Node 4 — Update Athlete Memory. Writes durable facts back to a per-athlete store — semantic memory (goal: "sub-20-minute 5K bike leg", current FTP estimate) rather than episodic chat history. This is what makes debrief #40 reference debrief #12 without replaying the whole conversation log into context. It's also what lets the Auditor graph above and the Debrief Coach graph share athlete state instead of each re-deriving it.
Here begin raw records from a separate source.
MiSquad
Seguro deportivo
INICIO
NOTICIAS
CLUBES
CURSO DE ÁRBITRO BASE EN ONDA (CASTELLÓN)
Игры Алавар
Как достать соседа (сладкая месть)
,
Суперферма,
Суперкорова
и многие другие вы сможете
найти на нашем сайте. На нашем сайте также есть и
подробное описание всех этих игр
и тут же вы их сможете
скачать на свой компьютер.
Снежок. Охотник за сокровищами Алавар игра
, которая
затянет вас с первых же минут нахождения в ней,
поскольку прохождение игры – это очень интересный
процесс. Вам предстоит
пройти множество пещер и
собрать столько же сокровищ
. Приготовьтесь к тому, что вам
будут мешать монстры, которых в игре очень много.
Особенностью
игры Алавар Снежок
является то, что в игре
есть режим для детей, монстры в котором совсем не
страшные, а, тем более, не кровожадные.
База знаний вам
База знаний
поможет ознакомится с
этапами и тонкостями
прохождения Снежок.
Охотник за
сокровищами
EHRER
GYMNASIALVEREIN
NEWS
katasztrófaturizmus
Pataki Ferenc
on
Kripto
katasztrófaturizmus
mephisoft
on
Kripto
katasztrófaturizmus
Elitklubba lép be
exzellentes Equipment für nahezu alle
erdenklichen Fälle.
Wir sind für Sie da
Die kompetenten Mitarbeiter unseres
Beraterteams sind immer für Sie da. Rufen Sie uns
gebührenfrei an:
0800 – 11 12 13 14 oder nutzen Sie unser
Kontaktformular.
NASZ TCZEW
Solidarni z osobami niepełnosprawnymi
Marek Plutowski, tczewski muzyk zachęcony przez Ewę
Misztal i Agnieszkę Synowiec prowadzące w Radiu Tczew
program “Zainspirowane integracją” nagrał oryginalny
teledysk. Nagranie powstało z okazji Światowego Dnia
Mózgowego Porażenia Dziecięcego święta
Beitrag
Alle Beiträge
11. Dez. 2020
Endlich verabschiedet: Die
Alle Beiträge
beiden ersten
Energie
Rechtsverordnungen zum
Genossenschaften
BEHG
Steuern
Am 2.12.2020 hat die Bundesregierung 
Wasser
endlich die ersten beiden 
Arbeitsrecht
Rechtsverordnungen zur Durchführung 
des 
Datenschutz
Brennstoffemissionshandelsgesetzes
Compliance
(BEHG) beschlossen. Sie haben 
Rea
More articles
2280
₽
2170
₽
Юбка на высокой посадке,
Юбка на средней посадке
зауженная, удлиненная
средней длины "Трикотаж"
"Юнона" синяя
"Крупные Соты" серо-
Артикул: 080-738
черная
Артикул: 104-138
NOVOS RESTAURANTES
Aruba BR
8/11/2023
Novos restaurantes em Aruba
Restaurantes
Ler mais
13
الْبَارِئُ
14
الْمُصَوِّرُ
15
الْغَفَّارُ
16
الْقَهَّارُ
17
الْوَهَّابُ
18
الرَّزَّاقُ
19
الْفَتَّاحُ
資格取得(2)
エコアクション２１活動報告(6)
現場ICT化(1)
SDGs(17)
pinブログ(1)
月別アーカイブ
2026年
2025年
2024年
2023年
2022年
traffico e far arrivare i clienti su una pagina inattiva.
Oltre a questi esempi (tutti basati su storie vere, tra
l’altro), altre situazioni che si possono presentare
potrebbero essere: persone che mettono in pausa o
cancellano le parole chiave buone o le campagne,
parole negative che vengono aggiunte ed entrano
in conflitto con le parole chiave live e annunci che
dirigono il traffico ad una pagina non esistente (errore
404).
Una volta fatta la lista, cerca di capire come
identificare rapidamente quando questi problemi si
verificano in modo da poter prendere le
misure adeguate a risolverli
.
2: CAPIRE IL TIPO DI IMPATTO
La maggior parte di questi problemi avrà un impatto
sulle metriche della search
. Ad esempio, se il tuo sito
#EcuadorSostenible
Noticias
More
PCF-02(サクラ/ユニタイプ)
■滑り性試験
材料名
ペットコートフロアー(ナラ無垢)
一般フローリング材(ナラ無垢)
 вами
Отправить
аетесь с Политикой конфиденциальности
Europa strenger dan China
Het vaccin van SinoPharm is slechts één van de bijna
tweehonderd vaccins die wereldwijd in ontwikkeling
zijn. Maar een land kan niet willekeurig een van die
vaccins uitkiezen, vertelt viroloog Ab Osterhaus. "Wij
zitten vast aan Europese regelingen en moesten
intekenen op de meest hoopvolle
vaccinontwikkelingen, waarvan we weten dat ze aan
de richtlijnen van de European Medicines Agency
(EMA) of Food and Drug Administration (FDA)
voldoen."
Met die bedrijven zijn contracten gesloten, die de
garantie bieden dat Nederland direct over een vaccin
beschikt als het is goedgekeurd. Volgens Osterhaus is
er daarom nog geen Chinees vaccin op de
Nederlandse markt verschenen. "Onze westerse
Integration with Wattlog. Triggered by the same WebSocket event that already fires when a session is finalized and written to the analytics DB — the debrief graph is a subscriber on that event, not a new trigger path. The output slots into the existing session detail view as a coach's note above the charts. Memory lives in a small dedicated table (athlete_id, fact, updated_at), separate from session data, so it survives independently of any single ride.


The shared pattern

Both graphs read from the same source of truth (Wattlog's session store and PMC calc) and both end by writing one thing back: a decision or a note, not a wall of numbers. That's the actual value of putting LangGraph in front of an analytics platform — the athlete stops interpreting a chart and starts getting a call. The dashboard remains the ground truth; the graphs are a thin, auditable layer that turns "here's your TSB" into "here's what to do because of your TSB," with the reasoning traceable at every node.

Next up on this: wiring the Auditor's nightly run to Wattlog's existing notification service, and giving the Debrief Coach's memory table a UI so athletes can see — and correct — what the coach has "remembered" about their goals.